Semasa kuliah, saya biasa baik bus saat mudik (baca: minta sangu kuliah). Dalam perjalanan itu, sekitaran Terminal Tirtonadi adalah salah satu spot paling berkesan bagi saya. Lumayan banyak tuna wisma yang keleleran di pinggir jalan area itu. Pemandangan itu mengusik batin saya: siapa yang menjamin hidup saya tak seperti mereka, atau bahkan lebih buruk? Kengerian yang logis tentang masa depan.
Sekarang, tiap hari saya disuguhi pemandangan yang nyaris sama saat nyegat bus ke kampus. Bedanya, saya tidak terlalu waswas lagi mikir diri sendiri, saya sudah punya rumah dari hasil kerja merayu orang tua. Alhamdulillah sekali, bestie. Kekhawatiran beralih pada nasib anak-anak muda yang sering saya temui. Banyak analis memprediksi bahwa generasi mereka akan sulit punya rumah sendiri. Sulit nyari kerja, dapat kerja gajinya tak seberapa.

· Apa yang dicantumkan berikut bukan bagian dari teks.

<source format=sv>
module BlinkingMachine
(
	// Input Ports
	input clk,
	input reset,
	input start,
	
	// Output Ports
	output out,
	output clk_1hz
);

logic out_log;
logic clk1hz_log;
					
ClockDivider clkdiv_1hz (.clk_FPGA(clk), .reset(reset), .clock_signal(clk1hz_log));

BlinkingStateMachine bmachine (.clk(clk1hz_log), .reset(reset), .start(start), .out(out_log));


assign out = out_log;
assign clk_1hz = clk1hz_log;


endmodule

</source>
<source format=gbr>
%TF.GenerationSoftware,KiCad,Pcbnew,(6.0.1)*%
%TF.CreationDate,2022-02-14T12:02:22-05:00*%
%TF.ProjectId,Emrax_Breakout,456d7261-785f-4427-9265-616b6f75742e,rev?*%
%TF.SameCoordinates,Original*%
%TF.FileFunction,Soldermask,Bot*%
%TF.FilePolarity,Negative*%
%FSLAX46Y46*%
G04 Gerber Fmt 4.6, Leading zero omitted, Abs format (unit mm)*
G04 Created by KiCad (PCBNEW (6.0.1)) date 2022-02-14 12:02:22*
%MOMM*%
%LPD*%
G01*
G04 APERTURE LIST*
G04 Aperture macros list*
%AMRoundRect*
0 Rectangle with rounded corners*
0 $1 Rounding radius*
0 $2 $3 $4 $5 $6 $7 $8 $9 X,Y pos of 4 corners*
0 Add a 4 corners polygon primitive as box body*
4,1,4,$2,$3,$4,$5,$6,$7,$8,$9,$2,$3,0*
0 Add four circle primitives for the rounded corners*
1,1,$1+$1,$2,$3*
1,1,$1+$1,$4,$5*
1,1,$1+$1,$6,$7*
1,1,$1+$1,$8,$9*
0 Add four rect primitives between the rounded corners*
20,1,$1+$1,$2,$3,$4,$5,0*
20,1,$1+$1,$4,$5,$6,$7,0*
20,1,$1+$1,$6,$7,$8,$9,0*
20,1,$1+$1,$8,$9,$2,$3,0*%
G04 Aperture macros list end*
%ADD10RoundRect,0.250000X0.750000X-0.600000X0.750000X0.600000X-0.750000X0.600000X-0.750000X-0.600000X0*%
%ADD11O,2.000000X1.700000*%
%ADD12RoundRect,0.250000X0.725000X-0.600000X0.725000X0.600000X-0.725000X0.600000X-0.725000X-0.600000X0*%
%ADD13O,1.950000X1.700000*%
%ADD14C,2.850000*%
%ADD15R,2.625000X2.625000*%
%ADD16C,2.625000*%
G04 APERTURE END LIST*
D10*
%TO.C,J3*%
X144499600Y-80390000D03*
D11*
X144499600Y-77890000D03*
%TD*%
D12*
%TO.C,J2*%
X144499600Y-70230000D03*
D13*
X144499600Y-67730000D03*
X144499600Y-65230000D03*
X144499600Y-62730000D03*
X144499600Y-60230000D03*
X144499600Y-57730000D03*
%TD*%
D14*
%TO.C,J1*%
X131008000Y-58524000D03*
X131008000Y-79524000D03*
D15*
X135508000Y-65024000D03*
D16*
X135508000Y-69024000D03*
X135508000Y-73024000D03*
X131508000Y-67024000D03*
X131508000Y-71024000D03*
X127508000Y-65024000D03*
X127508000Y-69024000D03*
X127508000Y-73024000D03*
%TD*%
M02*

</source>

Saya beneran gelisah, ingin berbuat sesuatu untuk mereka agar mampu bersaing di dunia kerja. Rezeki memang sudah dijamin, tapi jangan lupakan mereka yang mati kelaparan karena miskin. Tuhan tidak berkewajiban membuat kita kaya. Kita harus berusaha. Saya barangkali cuma bisa ngomel, nyuruh mereka belajar. Mau apa lagi, saya tidak punya cukup modal untuk memberi mereka uang semiliar sebagai bekal. Saya akan mendorong, menginjak, menggebuk, apapun yang saya bisa. Mereka jadi makin kuat atau justru babak belur tergantung mereka sendiri.

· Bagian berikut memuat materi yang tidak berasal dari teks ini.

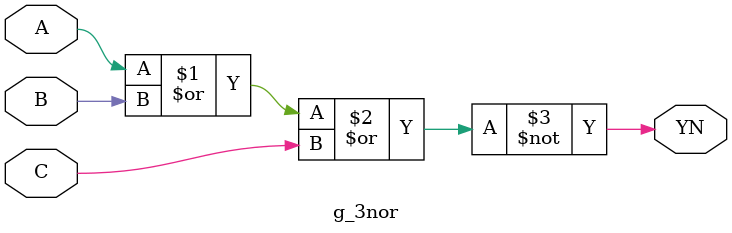
<source format=v>
module g_3nor (YN, A, B, C);

   input A, B, C;
   output YN;

   nor (YN, A, B, C);

endmodule // g_3nor

</source>
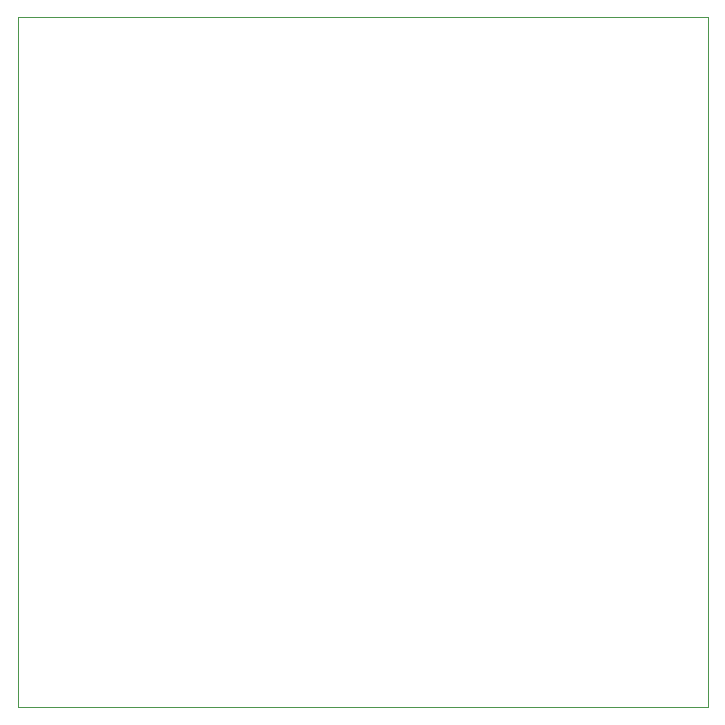
<source format=gbr>
%TF.GenerationSoftware,KiCad,Pcbnew,(6.0.7)*%
%TF.CreationDate,2023-01-26T19:29:32-08:00*%
%TF.ProjectId,min_stencil,6d696e5f-7374-4656-9e63-696c2e6b6963,rev?*%
%TF.SameCoordinates,Original*%
%TF.FileFunction,Profile,NP*%
%FSLAX46Y46*%
G04 Gerber Fmt 4.6, Leading zero omitted, Abs format (unit mm)*
G04 Created by KiCad (PCBNEW (6.0.7)) date 2023-01-26 19:29:32*
%MOMM*%
%LPD*%
G01*
G04 APERTURE LIST*
%TA.AperFunction,Profile*%
%ADD10C,0.050000*%
%TD*%
G04 APERTURE END LIST*
D10*
X116840000Y-121920000D02*
X116840000Y-63500000D01*
X175260000Y-121920000D02*
X116840000Y-121920000D01*
X175260000Y-63500000D02*
X175260000Y-121920000D01*
X116840000Y-63500000D02*
X175260000Y-63500000D01*
M02*

</source>
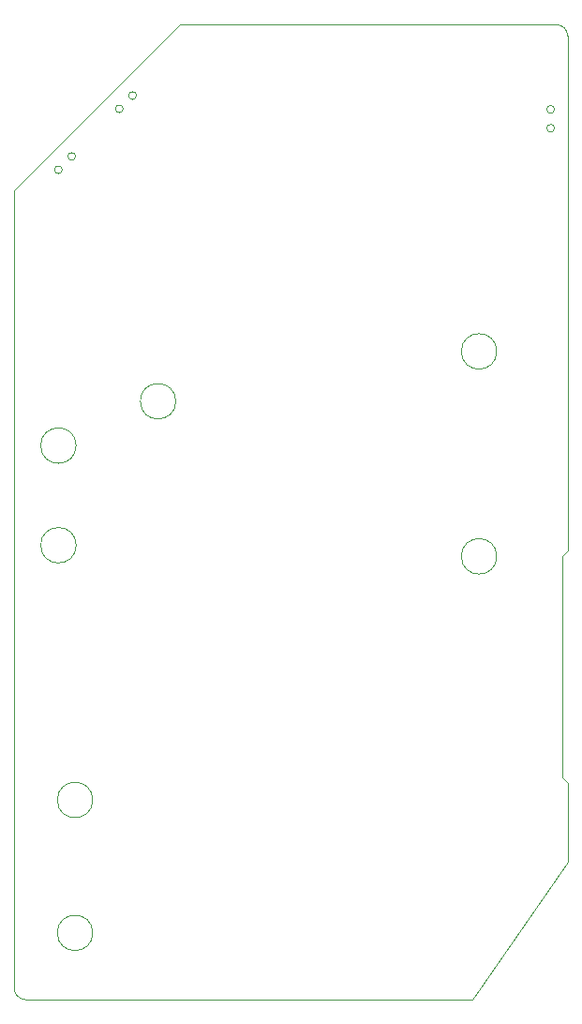
<source format=gbr>
G04 #@! TF.GenerationSoftware,KiCad,Pcbnew,(6.0.1-0)*
G04 #@! TF.CreationDate,2022-10-06T15:49:35-04:00*
G04 #@! TF.ProjectId,mobo,6d6f626f-2e6b-4696-9361-645f70636258,rev?*
G04 #@! TF.SameCoordinates,Original*
G04 #@! TF.FileFunction,Profile,NP*
%FSLAX46Y46*%
G04 Gerber Fmt 4.6, Leading zero omitted, Abs format (unit mm)*
G04 Created by KiCad (PCBNEW (6.0.1-0)) date 2022-10-06 15:49:35*
%MOMM*%
%LPD*%
G01*
G04 APERTURE LIST*
G04 #@! TA.AperFunction,Profile*
%ADD10C,0.050000*%
G04 #@! TD*
G04 #@! TA.AperFunction,Profile*
%ADD11C,0.120000*%
G04 #@! TD*
G04 APERTURE END LIST*
D10*
X82300000Y-118000000D02*
G75*
G03*
X83300000Y-119000000I1000000J0D01*
G01*
X106750000Y-119000000D02*
X83300000Y-119000000D01*
X106750000Y-119000000D02*
X123700000Y-119000000D01*
X132300000Y-99500000D02*
X132300000Y-106600000D01*
X125900000Y-60500000D02*
G75*
G03*
X125900000Y-60500000I-1600000J0D01*
G01*
X131800000Y-99000000D02*
X131800000Y-79000000D01*
X96900000Y-65000000D02*
G75*
G03*
X96900000Y-65000000I-1600000J0D01*
G01*
X82300000Y-46000000D02*
X82300000Y-118000000D01*
X125900000Y-79000000D02*
G75*
G03*
X125900000Y-79000000I-1600000J0D01*
G01*
X131800000Y-79000000D02*
X132300000Y-78500000D01*
X89400000Y-101000000D02*
G75*
G03*
X89400000Y-101000000I-1600000J0D01*
G01*
X87900000Y-69000000D02*
G75*
G03*
X87900000Y-69000000I-1600000J0D01*
G01*
X132300000Y-32000000D02*
X132300000Y-78500000D01*
X87900000Y-78000000D02*
G75*
G03*
X87900000Y-78000000I-1600000J0D01*
G01*
X131800000Y-99000000D02*
X132300000Y-99500000D01*
X89400000Y-113000000D02*
G75*
G03*
X89400000Y-113000000I-1600000J0D01*
G01*
X131300000Y-31000000D02*
X97300000Y-31000000D01*
X132300000Y-32000000D02*
G75*
G03*
X131300000Y-31000000I-999999J1D01*
G01*
X132300000Y-106600000D02*
X123700000Y-119000000D01*
X82300000Y-46000000D02*
X97300000Y-31000000D01*
D11*
X131120000Y-40350000D02*
G75*
G03*
X131120000Y-40350000I-350000J0D01*
G01*
X131120000Y-38650000D02*
G75*
G03*
X131120000Y-38650000I-350000J0D01*
G01*
X92148960Y-38601041D02*
G75*
G03*
X92148960Y-38601041I-350001J0D01*
G01*
X93351040Y-37398959D02*
G75*
G03*
X93351040Y-37398959I-349999J0D01*
G01*
X87851040Y-42898959D02*
G75*
G03*
X87851040Y-42898959I-349999J0D01*
G01*
X86648960Y-44101041D02*
G75*
G03*
X86648960Y-44101041I-350001J0D01*
G01*
M02*

</source>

Hidup saya saja masih agak semrawut, kok sok-sokan ngurusi masa depan orang? Mau bagaimana lagi, saya ini guru yang pekerjaannya mengubah kehidupan, mencerahkan masa depan. Allahu akbar.
Percayalah, uang dapat mengubah orang. Saya punya teman-teman yang dulu saleh-salehah, namun sekarang jadi penipu, utang lalu menghilang, perkara haram dilakoni demi sesuap nasi. Menyedihkan sekali. Benar kata Nabi bahwa kefakiran dekat dengan kekufuran. Seorang alim pernah ditanya mengapa dia mencintai dinar, ia menjawab bahwa dinar akan menjauhkan wajahnya dari kehinaan (meminta-minta).